October 23 DEWT and James Bach met in Dordrecht to talk about testing. The subject was “What is context-driven testing?” and more specific “How do you recognize a context-driven presentation?”.
They came together to prepare for the TestNet Autumn Event which was fully dedicated to context-driven testing and had the theme: “Exploring context-driven testing – a new hype or here to stay?”.
DEWT decided earlier this year to write an article about the event to reflect on context-driven testing in the Netherlands. What does the TestNet community have to say about context-driven testing? What can we learn from the event? What can we do to help the community learn? How context-driven is the Dutch Testing community? While discussing this the DEWTs found it hard to find heuristics to “measure” (maybe “recognize” is a better word here) the presentations at the TestNet event.
What is context-driven?
Often context-driven testing is “only” seen as an approach, but it can be more. Actually there are 3 different things that are called context-driven. Testers can be part of one, without necessarily being part of the other.
- Paradigm (world view)
- Community
- Approach
For example: you can use an context-driven approach without being part of the context-driven community. To be in a paradigm you need to have a world view of testing.
Testing | People evaluating a product by learning about it through experimentation |
driven by | is a matter organized and motivated by a systematic consideration of |
context | all the factors that significantly influence the problems and solutions that lie within the scope of their mission |
- Attitude: context-driven testing allows to change the approach. An example is “Huib’s Rapid Software Testing”. This Huib’s way of doing testing, inspired by Rapid Software Testing, but he changed his approach to his context. Changing anything he sees fit. Often factory school testers do not want to change their approach and apply their approach the same in every situation.
- Principles: context-driven testing is NOT (only) the seven basic principles, but there is much more. Look what lies behind them, learn about the implicit principles. See slide 9 of this presentation by James Bach.
- Mentality: context-driven testing is about skills, humanity, science, critical thinking, problem solving, non-linearity, investigation, learning, etc.
- Metrics: you can use only those metrics if you understand them and if they solve a certain problem.
- Critical thinking: do you know how? How do you know that you know? How do you get better?
“Science is the Belief in the Ignorance of Experts” — Richard Feynman
Presentations
Good stuff to look for:
- Heuristics over commandments
- Learning curves
- Compare alternative methods, trying other methods
- To be truly context-driven you have studies and tried the practices you say you do not like
- Discussion of causes and effects assuming open systems. Reject the believe that a project a well defined game that is predictable. Also reject the assumption that a process is unhackable
- Acknowledgement there are people with different opinions, not speaking from authority
- Social science
- Humanism
- Practitioner responsibility
- Craftsmanship
- Refuse to do bad work
- Problem solving
- Skill based work
Be aware of people:
- talking about ‘success’ and ‘failure’ without explaining why and describing the context
- talking about ‘structure’ and ‘chaos’ (often meaning: I am out of control)

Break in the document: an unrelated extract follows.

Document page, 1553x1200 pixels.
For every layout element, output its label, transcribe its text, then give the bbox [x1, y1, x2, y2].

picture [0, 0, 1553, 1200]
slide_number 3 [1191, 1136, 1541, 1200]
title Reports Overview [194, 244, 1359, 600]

- showing no evidence (or using sentences like: “research shows that…”)
- relying on folklore
- using numbers without context
- who are ignorant of social science
- uncritically apply the manufacture metaphor (IT is like a factory)
- apply premature automation
- assuming other people read and follow what is written
- contempt humanism
- trying stuff once and over generalize that to the whole company/world
- who fear variation
- over simplify (approach the world as if it was linear)

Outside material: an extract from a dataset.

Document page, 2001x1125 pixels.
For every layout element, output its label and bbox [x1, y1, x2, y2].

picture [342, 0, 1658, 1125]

- misuse of statical analysis
- who use averages without variance
- who do narrow research
- say or do stuff because their clients want it
- demonize tacit knowledge and idealize explicit knowledge
This is the summary I have made of what we discussed. You could consider this as a heuristic for context-driven presentations. I used this heuristic in my presentation “What is context-driven testing?” at the TestNet event.
Heuristics | Success / Failure |
Learning | Chaos / Structure |
Compare alternative methods | Lack of evidence / Narrow research |
Cause and effect | Folklore |
Open systems | Numbers without context |
Social science | Ignorance of social science |
Humanist view | Contempt of humanism |
Craftsmanship | IT & testing is like manufacturing |
Explain context | No context mentioned |
Worldview of testing | Generalizing after one try |
Different opinions | Use of averages without variance |
Allows to change approach | Linearity |
in ‘Principle’ paragraph you write ‘See slide 9 of this presentation by James Bach.’ but that presentation has only 8 slides. Am I missing smtg?
Hi Calin, there are 8 pages and 15 slides. So slide 9 is the top slide on page 5 titled “Implicit principles of the Context-Driven School of Testing”.
Most things mentioned seem to me to have relevance to being context driven, but “Refuse to do bad work” kind of stands out.
Could you explain what you mean by this, in the context of this post?
Bad work means anything that is not of any value, bad testing, doing stuff you do not support. Like doing stuff your project manager asks you to do, which you consider bad. Think of applying best practices without looking at any context, not reporting bugs, fake testing, etc.